This is the time for your agency to get to know you and for you to get to learn more about adoption. Use it to your advantage! It will benefit you to consider and discuss the various topics that may be covered so that you are not caught off-guard.
Your worker will have 1,000,001 questions for you, but you should also be prepared with your own questions. Some to consider:
How long will this process take?
When will I learn more about the child/ren I will adopt?
What recommendations do you have for me based on what you have learned?
Where can I learn more about adoption?
The Narrative/Home Study Document
Each agency will have their own format for the Adoption Home Study, but in general, most will want to know your:
Motivation to Adopt
Is Adoption your 1st, 2nd, or 3rd choice? What do you hope to gain/give through adoption?
The good and the not so good- they want the truth, not what you think they want to hear.
Education and Employment
What are your values regarding education and what is your work ethic?
Medical and Mental Health
Past and current treatment
Stability: financial and otherwise
Proof of income. You need not be a millionaire to adopt, but the agency will not want to send you into a financial tailspin either.
A day/week/month in the life of you!
Have you parented? If so, how? If not, what is your experience with children?
Strengths/Needs. How do you handle challenges/stress? What is your attachment style?

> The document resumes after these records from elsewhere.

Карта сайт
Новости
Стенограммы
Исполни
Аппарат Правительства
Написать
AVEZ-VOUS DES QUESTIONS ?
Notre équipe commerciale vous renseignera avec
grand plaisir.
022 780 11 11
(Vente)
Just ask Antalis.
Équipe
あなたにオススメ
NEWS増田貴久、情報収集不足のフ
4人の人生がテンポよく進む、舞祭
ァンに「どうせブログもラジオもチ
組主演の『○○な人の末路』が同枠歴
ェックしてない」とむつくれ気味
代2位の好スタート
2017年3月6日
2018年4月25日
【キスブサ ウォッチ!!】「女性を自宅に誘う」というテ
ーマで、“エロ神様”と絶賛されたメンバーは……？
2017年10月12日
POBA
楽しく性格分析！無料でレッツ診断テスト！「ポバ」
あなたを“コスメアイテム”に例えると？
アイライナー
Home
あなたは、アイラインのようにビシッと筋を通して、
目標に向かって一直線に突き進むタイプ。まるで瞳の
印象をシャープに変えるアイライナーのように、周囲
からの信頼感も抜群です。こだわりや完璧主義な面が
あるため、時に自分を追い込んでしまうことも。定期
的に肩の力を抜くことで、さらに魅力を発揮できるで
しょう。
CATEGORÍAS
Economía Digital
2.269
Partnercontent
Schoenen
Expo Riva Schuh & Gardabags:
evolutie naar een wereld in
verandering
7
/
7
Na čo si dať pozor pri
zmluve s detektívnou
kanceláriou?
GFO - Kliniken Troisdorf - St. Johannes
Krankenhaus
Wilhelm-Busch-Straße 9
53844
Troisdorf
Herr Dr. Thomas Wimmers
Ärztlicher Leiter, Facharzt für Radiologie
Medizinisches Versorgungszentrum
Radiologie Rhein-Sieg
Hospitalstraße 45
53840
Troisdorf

Dating? Long-term relationship? Married? Divorced? What are those relationships like?
Views on Adoption
Open vs Closed? How will you handle normative adoption related issues as they arise?
The Walk Through
No white gloves y’all! The home study assessor will want you to point out the safety features of your home, however. Where are the smoke detectors? Fire extinguisher? Safety locks? Cleaning supplies? Medication? Where will the child/ren sleep? Your worker may need to take pictures of your home for the file.

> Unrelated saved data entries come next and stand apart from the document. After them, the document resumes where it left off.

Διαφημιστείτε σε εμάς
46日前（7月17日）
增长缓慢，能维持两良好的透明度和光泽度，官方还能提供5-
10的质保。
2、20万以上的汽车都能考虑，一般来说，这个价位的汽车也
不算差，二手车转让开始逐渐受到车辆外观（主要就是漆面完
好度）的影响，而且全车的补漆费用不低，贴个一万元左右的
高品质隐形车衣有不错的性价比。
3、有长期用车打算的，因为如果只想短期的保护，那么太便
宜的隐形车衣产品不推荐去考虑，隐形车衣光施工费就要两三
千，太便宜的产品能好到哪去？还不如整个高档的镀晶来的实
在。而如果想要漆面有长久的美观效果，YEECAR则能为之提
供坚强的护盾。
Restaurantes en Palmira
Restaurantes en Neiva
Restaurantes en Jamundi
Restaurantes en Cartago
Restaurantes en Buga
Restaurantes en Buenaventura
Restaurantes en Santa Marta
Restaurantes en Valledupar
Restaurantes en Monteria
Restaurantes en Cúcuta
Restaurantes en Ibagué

Be honest and be you! There is nothing worse than a bland, boring, cookie-cutter home study that says nothing about you. Some families feel that they are not ___ enough. Rich enough, active enough, smart enough, experienced enough. There are so many factors about the matching/choosing process that you may or may not be made aware of. A birth parent or agency may be drawn to an adoptive parent who has experienced the “downs” in life because then that adoptive parent can relate. I find that the most successful families are the ones that are stable enough, loving enough, and flexible enough.
I typically allow my families to review their home studies before submission for approval. I want the family to read what has been written about them and have the opportunity to correct, add to, or question what is in the document. I also advocate for families to receive a copy of their home study after it is approved. While this is suggested, not all agencies agree. There is no harm is asking though, right?